- [WHAT IS REQUIRED]:
Reproduce exactly the lines below from the one containing "# Materials And Methods" through the one containing "## Patients And Healthy Donor Samples", including both, and nothing else.

Document images with source code
________________________
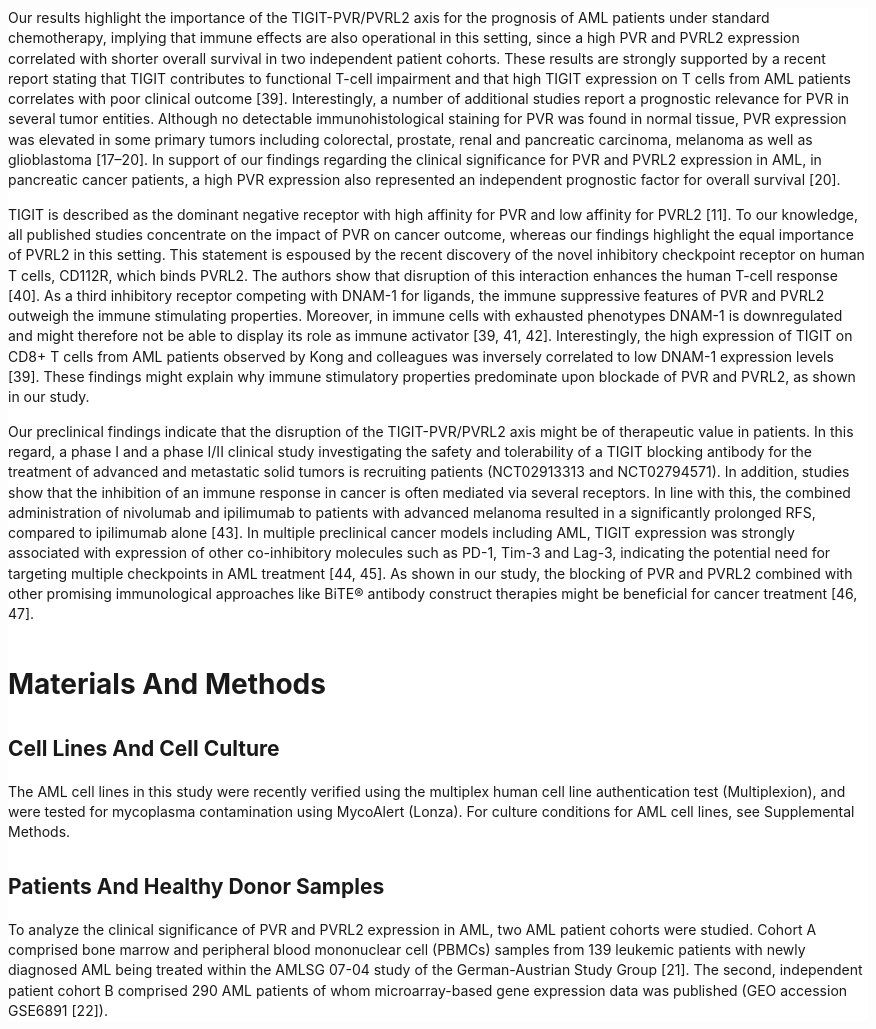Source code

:Our results highlight the importance of the TIGIT-PVR/PVRL2 axis for the prognosis of AML patients under standard chemotherapy, implying that immune effects are also operational in this setting, since a high PVR and PVRL2 expression correlated with shorter overall survival in two independent patient cohorts. These results are strongly supported by a recent report stating that TIGIT contributes to functional T-cell impairment and that high TIGIT expression on T cells from AML patients correlates with poor clinical outcome [39]. Interestingly, a number of additional studies report a prognostic relevance for PVR in several tumor entities. Although no detectable immunohistological staining for PVR was found in normal tissue, PVR expression was elevated in some primary tumors including colorectal, prostate, renal and pancreatic carcinoma, melanoma as well as glioblastoma [17–20]. In support of our findings regarding the clinical significance for PVR and PVRL2 expression in AML, in pancreatic cancer patients, a high PVR expression also represented an independent prognostic factor for overall survival [20].

TIGIT is described as the dominant negative receptor with high affinity for PVR and low affinity for PVRL2 [11]. To our knowledge, all published studies concentrate on the impact of PVR on cancer outcome, whereas our findings highlight the equal importance of PVRL2 in this setting. This statement is espoused by the recent discovery of the novel inhibitory checkpoint receptor on human T cells, CD112R, which binds PVRL2. The authors show that disruption of this interaction enhances the human T-cell response [40]. As a third inhibitory receptor competing with DNAM-1 for ligands, the immune suppressive features of PVR and PVRL2 outweigh the immune stimulating properties. Moreover, in immune cells with exhausted phenotypes DNAM-1 is downregulated and might therefore not be able to display its role as immune activator [39, 41, 42]. Interestingly, the high expression of TIGIT on CD8+ T cells from AML patients observed by Kong and colleagues was inversely correlated to low DNAM-1 expression levels [39]. These findings might explain why immune stimulatory properties predominate upon blockade of PVR and PVRL2, as shown in our study.

Our preclinical findings indicate that the disruption of the TIGIT-PVR/PVRL2 axis might be of therapeutic value in patients. In this regard, a phase I and a phase I/II clinical study investigating the safety and tolerability of a TIGIT blocking antibody for the treatment of advanced and metastatic solid tumors is recruiting patients (NCT02913313 and NCT02794571). In addition, studies show that the inhibition of an immune response in cancer is often mediated via several receptors. In line with this, the combined administration of nivolumab and ipilimumab to patients with advanced melanoma resulted in a significantly prolonged RFS, compared to ipilimumab alone [43]. In multiple preclinical cancer models including AML, TIGIT expression was strongly associated with expression of other co-inhibitory molecules such as PD-1, Tim-3 and Lag-3, indicating the potential need for targeting multiple checkpoints in AML treatment [44, 45]. As shown in our study, the blocking of PVR and PVRL2 combined with other promising immunological approaches like BiTE® antibody construct therapies might be beneficial for cancer treatment [46, 47].

# Materials And Methods

## Cell Lines And Cell Culture

The AML cell lines in this study were recently verified using the multiplex human cell line authentication test (Multiplexion), and were tested for mycoplasma contamination using MycoAlert (Lonza). For culture conditions for AML cell lines, see Supplemental Methods.

## Patients And Healthy Donor Samples

To analyze the clinical significance of PVR and PVRL2 expression in AML, two AML patient cohorts were studied. Cohort A comprised bone marrow and peripheral blood mononuclear cell (PBMCs) samples from 139 leukemic patients with newly diagnosed AML being treated within the AMLSG 07-04 study of the German-Austrian Study Group [21]. The second, independent patient cohort B comprised 290 AML patients of whom microarray-based gene expression data was published (GEO accession GSE6891 [22]).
________________________
- [ANSWER FOR THE TASK]:
# Materials And Methods

## Cell Lines And Cell Culture

The AML cell lines in this study were recently verified using the multiplex human cell line authentication test (Multiplexion), and were tested for mycoplasma contamination using MycoAlert (Lonza). For culture conditions for AML cell lines, see Supplemental Methods.

## Patients And Healthy Donor Samples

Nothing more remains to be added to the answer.